Arcidosso, (mercoledì 1 ottobre 2025) – Questa mattina, all’alba, le Brigate del lavoro della Flai Cgil nazionale, coordinate localmente da Flai Toscana, Siena e Grosseto, sono tornate in provincia di Grosseto, ad Arcidosso, per monitorare e denunciare le condizioni dei lavoratori stagionali impiegati nelle vigne e negli oliveti del territorio. Furgoni carichi di manodopera hanno iniziato a partire già dalle 5:45, mostrando ancora una volta la complessità e la pervasività del fenomeno del caporalato.
di Paola Capitanio
Come spiegano i sindacalisti, la giornata ha confermato che lo sfruttamento dei lavoratori migranti continua a essere sistemico e organizzato: salari bassissimi, selezioni basate sulla conoscenza linguistica e pagamenti spesso gestiti tramite carte ricaricabili difficili da tracciare. Paolo Rossi, segretario Flai Cgil Grosseto, ha sottolineato la gravità della situazione: “Vediamo ragazzi giovanissimi partire con debiti e famiglie da mantenere, vittime di favori elargiti a caro prezzo dai caporali. La loro manodopera è preziosa, ma viene sfruttata senza diritti e senza dignità”.
Andrea Biagianti, segretario Flai Cgil Siena, ha evidenziato come il fenomeno sia strutturale, favorito da aziende senza terra che pagano al di fuori dei contratti legali, e ha ribadito la necessità di introdurre una check list sul contoterzismo per garantire trasparenza e legalità.
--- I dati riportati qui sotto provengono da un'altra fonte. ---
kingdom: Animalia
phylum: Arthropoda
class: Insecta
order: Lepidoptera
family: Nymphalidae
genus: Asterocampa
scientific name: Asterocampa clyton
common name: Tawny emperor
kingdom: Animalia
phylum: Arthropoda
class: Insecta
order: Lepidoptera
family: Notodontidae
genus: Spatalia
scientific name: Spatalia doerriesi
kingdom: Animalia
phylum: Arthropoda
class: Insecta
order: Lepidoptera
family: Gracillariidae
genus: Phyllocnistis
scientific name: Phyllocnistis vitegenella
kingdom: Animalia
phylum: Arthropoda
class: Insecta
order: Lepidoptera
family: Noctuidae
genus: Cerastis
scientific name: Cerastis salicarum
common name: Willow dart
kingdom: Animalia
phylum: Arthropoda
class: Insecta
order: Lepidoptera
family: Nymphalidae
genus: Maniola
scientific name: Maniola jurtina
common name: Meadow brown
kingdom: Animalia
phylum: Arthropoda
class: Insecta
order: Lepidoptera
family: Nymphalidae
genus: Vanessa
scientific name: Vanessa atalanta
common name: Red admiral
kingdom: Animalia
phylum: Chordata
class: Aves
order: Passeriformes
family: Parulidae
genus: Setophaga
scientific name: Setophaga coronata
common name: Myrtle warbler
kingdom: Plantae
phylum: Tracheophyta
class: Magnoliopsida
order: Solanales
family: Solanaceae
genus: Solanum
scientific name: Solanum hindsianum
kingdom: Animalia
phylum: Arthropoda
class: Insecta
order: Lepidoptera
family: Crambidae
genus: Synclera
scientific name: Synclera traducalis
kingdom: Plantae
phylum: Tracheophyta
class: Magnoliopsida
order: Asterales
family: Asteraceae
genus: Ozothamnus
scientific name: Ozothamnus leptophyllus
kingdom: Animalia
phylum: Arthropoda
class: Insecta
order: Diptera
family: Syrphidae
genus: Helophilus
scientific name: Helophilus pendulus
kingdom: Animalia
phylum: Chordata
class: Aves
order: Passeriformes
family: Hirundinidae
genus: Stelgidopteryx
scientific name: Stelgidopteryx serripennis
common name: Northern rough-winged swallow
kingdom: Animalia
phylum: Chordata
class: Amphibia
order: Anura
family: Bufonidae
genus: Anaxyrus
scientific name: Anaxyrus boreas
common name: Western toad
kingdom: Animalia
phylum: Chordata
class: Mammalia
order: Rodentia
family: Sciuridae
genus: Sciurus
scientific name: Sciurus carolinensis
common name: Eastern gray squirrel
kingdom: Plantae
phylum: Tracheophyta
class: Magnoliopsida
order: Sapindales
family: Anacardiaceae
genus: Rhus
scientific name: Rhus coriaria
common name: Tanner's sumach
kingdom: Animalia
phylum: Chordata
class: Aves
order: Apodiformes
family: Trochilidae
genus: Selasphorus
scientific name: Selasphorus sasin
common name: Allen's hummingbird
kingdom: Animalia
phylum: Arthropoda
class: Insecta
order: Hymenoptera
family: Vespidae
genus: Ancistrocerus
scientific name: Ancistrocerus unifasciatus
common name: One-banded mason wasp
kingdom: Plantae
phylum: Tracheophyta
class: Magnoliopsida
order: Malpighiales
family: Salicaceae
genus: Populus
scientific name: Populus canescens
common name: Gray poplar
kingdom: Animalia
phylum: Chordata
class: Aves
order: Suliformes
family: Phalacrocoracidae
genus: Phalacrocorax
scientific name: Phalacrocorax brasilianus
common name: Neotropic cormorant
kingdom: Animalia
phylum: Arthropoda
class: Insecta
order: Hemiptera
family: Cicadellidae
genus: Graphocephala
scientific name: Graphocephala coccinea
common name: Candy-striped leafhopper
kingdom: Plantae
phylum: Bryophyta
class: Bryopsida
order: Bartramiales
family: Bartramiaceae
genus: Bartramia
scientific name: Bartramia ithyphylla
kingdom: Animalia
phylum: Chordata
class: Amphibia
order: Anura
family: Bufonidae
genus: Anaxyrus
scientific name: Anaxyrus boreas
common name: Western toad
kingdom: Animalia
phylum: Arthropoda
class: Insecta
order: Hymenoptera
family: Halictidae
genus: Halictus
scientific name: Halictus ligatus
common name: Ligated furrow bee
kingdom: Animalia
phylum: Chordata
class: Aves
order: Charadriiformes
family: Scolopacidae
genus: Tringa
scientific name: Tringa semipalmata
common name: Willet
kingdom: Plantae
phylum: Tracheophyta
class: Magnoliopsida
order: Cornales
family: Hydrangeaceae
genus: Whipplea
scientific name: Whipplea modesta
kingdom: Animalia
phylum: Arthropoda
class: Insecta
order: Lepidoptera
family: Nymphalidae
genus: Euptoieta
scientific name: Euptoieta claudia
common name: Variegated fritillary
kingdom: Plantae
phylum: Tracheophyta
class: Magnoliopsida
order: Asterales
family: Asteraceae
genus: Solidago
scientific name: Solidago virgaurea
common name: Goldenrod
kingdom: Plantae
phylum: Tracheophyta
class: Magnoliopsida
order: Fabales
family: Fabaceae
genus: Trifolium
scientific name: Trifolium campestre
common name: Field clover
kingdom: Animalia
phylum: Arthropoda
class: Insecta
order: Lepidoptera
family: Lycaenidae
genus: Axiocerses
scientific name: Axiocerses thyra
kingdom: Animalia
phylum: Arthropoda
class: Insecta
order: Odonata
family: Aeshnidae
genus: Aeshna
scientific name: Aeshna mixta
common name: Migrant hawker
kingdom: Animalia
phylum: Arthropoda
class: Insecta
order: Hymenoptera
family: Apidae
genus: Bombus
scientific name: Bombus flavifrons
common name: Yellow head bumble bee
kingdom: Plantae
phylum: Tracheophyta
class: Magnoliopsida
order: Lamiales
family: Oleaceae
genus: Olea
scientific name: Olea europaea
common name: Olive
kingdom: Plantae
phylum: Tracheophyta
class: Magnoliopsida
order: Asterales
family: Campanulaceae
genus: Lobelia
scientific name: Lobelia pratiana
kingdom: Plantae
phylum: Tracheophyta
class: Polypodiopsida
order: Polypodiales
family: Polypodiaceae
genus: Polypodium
Presenti alle attività anche Mirko Borselli, segretario generale Flai Cgil Toscana, e rappresentanti di altre federazioni italiane, che hanno confermato l’impegno delle Brigate del Lavoro a monitorare i flussi stagionali di manodopera.
Le Brigate sottolineano che la stagione del lavoro nero non riguarda solo le vigne, ma ora si estende agli oliveti, e che la vera minaccia non è rappresentata dai lavoratori migranti, ma da chi lucra sul loro sfruttamento. Le attività di oggi proseguiranno fino al pomeriggio, in vista dello sciopero generale CGIL del 3 ottobre, con un ritorno a Chianciano Terme, dove saranno organizzati incontri con associazioni locali e lavoratori migranti per promuovere integrazione e tutela dei diritti.